Saved data entries:
_ _ _ _ _

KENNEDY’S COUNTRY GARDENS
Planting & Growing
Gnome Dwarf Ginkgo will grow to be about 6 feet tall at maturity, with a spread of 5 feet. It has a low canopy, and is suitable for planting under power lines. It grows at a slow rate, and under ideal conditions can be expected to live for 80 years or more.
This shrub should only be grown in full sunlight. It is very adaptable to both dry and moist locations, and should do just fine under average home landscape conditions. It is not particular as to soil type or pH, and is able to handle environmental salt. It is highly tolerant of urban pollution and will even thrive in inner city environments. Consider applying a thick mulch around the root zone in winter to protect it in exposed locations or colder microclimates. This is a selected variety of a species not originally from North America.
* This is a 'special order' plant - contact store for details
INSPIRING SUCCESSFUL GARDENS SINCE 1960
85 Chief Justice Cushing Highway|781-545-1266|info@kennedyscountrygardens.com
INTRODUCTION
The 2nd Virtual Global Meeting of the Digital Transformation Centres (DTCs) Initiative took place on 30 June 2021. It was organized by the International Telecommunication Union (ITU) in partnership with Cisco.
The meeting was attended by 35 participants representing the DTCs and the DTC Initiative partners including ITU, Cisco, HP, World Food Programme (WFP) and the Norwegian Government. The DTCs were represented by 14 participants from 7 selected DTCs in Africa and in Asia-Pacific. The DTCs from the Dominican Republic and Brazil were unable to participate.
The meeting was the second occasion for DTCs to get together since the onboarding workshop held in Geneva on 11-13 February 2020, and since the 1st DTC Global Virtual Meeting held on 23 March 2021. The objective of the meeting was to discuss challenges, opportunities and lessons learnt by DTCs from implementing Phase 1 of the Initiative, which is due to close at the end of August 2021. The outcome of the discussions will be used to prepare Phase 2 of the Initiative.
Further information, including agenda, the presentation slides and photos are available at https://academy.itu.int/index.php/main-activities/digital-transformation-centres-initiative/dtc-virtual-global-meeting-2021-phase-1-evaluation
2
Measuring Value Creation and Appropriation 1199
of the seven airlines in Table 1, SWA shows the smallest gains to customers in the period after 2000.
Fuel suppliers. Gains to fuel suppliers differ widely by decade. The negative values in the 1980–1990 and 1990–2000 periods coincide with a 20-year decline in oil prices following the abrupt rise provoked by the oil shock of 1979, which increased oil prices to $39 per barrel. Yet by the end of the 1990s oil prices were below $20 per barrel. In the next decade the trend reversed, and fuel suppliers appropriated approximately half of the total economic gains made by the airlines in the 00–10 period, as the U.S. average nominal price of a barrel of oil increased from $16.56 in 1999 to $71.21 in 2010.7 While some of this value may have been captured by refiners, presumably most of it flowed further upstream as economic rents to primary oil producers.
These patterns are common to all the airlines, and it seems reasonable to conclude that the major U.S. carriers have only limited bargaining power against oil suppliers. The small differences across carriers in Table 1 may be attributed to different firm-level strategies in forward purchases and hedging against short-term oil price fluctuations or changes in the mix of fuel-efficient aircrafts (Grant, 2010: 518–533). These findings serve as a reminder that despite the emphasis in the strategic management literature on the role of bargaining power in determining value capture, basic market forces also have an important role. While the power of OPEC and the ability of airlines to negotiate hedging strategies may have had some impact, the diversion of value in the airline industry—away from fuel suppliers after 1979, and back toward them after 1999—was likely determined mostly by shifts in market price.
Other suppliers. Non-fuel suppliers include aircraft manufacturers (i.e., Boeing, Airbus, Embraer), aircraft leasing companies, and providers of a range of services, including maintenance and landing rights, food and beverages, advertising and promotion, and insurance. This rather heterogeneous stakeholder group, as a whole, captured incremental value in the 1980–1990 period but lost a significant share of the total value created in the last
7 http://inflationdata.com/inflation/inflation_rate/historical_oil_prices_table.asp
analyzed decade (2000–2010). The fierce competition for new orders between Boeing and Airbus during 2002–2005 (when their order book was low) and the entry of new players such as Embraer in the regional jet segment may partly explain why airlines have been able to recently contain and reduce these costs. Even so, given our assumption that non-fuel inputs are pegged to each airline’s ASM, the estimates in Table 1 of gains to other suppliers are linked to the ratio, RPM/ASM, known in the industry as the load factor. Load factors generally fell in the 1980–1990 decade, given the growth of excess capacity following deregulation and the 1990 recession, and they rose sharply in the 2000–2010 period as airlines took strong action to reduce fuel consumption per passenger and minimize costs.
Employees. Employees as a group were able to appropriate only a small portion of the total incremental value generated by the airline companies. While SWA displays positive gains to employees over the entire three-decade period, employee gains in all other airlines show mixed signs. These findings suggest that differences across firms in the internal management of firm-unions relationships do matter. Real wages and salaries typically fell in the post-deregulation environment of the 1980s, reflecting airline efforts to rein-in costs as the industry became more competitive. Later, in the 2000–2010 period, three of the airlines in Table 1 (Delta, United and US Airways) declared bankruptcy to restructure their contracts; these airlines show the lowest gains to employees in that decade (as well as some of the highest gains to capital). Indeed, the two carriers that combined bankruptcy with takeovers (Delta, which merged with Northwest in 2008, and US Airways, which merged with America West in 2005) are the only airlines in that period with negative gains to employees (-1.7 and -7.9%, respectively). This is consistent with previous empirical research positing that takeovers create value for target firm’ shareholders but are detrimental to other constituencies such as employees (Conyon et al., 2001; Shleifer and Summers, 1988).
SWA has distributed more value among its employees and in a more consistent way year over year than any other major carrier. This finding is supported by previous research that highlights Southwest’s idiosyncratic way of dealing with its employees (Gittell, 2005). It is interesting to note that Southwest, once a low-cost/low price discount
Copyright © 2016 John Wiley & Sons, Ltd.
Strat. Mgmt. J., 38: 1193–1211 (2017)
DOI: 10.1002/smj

_ _ _ _ _

» **What this task involves**
Say only how many lines above contain "including", with no other words.

» **Task response**
3